[Stored items]
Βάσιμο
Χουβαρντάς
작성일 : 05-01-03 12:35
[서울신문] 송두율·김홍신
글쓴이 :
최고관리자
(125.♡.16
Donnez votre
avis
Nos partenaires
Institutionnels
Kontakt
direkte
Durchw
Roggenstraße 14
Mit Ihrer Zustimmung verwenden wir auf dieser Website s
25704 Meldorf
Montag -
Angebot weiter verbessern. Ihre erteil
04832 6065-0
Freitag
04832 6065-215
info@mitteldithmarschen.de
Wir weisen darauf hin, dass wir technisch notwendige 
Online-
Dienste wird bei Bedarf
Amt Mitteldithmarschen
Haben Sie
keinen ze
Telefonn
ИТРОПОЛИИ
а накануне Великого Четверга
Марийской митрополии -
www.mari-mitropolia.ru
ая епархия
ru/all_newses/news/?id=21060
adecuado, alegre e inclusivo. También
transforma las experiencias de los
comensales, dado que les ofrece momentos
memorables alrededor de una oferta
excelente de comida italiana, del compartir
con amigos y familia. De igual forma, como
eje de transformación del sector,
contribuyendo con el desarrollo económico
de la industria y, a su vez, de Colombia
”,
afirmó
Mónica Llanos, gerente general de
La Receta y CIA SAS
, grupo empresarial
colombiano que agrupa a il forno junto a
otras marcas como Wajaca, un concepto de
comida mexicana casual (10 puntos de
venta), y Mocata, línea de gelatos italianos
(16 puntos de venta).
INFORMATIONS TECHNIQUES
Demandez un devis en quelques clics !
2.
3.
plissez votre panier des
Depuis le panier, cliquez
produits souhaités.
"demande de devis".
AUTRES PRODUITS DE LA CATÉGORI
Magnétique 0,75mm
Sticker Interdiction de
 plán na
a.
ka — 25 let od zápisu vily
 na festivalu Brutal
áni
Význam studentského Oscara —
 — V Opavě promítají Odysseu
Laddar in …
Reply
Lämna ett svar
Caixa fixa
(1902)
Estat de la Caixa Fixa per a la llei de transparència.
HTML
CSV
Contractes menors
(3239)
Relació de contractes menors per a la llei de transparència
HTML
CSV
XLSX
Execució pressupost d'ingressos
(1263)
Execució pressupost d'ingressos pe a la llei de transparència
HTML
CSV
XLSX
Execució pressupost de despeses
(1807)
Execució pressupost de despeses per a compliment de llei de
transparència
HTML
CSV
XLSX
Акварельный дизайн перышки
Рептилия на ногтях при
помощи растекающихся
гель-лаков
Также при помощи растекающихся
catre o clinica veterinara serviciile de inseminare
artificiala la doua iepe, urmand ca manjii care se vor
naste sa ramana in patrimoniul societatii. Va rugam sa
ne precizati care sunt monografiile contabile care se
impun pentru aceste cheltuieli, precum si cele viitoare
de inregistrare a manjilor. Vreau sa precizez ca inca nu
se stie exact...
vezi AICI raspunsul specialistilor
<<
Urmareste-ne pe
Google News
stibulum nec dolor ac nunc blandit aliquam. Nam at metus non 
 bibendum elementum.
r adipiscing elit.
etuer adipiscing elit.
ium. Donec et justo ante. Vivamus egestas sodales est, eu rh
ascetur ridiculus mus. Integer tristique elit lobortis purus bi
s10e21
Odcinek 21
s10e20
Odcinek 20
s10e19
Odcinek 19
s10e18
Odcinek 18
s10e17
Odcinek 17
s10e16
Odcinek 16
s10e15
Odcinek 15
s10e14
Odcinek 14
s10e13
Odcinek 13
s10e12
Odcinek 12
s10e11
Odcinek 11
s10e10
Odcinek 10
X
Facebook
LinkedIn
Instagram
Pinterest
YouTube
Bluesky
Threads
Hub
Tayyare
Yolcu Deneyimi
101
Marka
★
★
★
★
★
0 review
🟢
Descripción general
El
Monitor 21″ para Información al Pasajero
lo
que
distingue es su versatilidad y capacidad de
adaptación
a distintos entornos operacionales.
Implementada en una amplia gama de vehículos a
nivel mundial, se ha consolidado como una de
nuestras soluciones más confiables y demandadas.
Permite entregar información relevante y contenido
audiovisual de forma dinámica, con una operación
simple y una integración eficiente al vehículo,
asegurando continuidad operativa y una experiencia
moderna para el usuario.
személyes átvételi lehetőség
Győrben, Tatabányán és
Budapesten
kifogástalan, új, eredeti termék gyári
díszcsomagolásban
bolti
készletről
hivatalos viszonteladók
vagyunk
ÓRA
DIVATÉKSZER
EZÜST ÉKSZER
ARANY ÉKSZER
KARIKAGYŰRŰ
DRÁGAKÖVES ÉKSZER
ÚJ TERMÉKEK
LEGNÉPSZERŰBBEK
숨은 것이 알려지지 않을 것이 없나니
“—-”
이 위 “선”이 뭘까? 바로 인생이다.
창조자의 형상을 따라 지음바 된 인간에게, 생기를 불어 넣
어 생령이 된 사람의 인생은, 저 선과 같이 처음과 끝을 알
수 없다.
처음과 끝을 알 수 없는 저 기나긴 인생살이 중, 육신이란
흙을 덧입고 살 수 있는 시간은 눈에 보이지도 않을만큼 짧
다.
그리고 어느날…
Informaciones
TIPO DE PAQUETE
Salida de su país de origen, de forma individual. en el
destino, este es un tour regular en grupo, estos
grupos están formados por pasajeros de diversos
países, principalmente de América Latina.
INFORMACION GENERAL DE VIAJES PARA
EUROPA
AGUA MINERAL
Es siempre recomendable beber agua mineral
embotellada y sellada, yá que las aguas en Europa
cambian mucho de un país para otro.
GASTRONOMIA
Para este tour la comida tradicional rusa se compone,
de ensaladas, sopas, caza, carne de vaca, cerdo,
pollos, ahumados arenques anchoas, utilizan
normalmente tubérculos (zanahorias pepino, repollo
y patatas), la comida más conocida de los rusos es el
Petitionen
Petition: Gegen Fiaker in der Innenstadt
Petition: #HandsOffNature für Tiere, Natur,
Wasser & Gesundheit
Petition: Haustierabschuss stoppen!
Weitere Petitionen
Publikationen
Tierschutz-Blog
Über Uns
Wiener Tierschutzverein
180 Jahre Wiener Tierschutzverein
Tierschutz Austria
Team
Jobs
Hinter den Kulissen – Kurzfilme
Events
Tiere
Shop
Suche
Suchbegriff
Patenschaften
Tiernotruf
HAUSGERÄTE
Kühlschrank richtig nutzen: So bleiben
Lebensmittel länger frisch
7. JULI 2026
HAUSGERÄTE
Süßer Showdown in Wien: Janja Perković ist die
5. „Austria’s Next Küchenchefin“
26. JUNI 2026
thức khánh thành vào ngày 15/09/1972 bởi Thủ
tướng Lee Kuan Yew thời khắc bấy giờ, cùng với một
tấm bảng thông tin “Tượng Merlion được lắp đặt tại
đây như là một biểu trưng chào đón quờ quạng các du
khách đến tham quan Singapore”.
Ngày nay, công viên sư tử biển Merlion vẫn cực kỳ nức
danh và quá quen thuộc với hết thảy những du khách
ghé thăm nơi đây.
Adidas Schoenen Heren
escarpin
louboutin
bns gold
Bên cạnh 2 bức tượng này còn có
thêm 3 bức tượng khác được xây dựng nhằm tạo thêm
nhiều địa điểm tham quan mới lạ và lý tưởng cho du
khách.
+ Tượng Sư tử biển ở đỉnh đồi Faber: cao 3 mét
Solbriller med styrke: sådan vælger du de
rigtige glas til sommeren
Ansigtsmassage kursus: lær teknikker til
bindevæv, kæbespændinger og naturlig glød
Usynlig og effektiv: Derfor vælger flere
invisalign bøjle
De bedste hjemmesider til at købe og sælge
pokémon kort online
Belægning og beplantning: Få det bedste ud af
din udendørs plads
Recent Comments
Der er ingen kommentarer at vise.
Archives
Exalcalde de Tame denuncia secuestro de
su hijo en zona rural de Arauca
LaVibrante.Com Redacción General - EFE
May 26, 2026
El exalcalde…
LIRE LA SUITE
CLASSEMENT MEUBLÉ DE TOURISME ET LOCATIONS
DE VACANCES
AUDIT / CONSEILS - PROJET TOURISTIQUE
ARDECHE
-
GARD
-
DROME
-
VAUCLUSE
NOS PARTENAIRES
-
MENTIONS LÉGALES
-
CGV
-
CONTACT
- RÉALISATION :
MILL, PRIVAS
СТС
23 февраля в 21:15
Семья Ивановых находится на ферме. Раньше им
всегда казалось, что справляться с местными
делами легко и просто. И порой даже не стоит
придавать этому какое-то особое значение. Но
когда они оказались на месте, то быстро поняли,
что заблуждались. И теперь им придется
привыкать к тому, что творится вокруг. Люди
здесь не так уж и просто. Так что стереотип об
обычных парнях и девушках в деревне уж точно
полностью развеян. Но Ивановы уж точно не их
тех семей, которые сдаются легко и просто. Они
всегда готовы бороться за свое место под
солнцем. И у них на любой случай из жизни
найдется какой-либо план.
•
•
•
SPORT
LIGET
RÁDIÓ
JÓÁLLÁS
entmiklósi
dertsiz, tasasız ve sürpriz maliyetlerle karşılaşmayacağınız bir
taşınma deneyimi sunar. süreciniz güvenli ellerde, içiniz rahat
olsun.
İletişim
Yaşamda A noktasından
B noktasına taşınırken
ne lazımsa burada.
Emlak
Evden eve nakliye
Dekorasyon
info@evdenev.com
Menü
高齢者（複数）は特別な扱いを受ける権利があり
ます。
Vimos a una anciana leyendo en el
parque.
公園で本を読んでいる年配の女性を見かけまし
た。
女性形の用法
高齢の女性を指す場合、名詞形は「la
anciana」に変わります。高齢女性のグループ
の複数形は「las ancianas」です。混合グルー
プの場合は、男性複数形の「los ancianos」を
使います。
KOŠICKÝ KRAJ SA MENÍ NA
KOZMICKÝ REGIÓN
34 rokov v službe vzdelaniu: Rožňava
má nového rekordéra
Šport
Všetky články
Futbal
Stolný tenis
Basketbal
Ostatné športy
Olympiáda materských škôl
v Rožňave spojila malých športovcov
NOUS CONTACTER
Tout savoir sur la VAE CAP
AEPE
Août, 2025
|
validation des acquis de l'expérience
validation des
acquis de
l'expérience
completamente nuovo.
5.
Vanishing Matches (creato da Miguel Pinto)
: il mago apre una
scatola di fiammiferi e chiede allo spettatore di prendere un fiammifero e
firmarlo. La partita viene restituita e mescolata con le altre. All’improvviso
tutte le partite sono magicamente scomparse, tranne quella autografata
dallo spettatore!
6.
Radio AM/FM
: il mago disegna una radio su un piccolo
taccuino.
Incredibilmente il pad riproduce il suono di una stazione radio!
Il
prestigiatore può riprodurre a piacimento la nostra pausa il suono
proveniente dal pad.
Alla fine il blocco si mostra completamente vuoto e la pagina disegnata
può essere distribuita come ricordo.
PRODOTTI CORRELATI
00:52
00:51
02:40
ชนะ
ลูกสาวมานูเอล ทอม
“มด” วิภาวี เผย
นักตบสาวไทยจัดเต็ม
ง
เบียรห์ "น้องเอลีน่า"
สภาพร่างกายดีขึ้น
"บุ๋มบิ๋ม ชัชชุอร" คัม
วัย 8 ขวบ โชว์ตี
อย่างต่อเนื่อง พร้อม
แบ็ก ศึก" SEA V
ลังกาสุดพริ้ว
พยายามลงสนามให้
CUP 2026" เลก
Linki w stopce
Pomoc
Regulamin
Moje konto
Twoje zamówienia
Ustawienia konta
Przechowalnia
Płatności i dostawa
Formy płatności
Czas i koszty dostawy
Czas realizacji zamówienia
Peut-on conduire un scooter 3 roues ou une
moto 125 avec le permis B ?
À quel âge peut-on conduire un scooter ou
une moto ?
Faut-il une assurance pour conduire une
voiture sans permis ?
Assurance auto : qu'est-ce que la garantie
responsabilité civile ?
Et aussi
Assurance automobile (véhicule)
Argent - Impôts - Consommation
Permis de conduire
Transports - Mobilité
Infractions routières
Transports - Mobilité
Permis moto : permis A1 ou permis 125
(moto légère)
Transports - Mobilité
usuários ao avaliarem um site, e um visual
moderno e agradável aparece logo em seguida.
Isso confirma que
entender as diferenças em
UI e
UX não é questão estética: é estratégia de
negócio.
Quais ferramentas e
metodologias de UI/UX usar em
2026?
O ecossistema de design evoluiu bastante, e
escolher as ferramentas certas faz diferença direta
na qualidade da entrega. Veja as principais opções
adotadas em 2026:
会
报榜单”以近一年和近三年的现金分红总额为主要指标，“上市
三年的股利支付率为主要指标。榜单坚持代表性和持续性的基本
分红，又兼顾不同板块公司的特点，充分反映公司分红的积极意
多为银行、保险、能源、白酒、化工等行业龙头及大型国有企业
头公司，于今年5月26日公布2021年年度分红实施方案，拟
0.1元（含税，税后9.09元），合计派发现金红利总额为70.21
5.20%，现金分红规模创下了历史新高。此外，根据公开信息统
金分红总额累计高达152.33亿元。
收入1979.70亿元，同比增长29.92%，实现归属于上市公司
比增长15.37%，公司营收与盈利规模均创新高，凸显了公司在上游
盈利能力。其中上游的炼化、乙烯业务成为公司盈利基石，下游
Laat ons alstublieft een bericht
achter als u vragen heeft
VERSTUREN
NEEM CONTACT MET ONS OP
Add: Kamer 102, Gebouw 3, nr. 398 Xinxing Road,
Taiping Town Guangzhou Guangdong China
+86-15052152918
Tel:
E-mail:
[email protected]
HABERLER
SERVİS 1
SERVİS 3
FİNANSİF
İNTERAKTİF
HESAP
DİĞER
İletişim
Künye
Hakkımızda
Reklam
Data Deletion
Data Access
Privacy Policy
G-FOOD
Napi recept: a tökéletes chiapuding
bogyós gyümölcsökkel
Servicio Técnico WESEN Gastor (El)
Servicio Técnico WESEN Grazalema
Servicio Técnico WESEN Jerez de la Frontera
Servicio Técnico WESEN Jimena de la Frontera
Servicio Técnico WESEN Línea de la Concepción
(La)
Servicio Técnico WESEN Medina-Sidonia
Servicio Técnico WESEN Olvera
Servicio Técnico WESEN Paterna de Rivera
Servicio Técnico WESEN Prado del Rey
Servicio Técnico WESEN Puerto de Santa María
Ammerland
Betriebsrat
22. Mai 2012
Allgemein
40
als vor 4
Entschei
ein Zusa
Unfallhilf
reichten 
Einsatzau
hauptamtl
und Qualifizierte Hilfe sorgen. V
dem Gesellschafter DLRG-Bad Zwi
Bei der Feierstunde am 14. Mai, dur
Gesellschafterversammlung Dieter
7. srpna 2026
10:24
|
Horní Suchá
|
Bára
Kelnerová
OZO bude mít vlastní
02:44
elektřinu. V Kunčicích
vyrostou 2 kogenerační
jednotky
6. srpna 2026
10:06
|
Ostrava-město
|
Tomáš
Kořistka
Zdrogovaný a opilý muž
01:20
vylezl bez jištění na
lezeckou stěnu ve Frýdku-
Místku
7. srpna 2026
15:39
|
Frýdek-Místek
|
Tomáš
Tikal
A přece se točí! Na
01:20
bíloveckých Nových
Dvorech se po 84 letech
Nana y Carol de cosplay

- Work request
Please filter the entries for the word "biển" and copy the lines that have it.

- Output of the task
Ngày nay, công viên sư tử biển Merlion vẫn cực kỳ nức
+ Tượng Sư tử biển ở đỉnh đồi Faber: cao 3 mét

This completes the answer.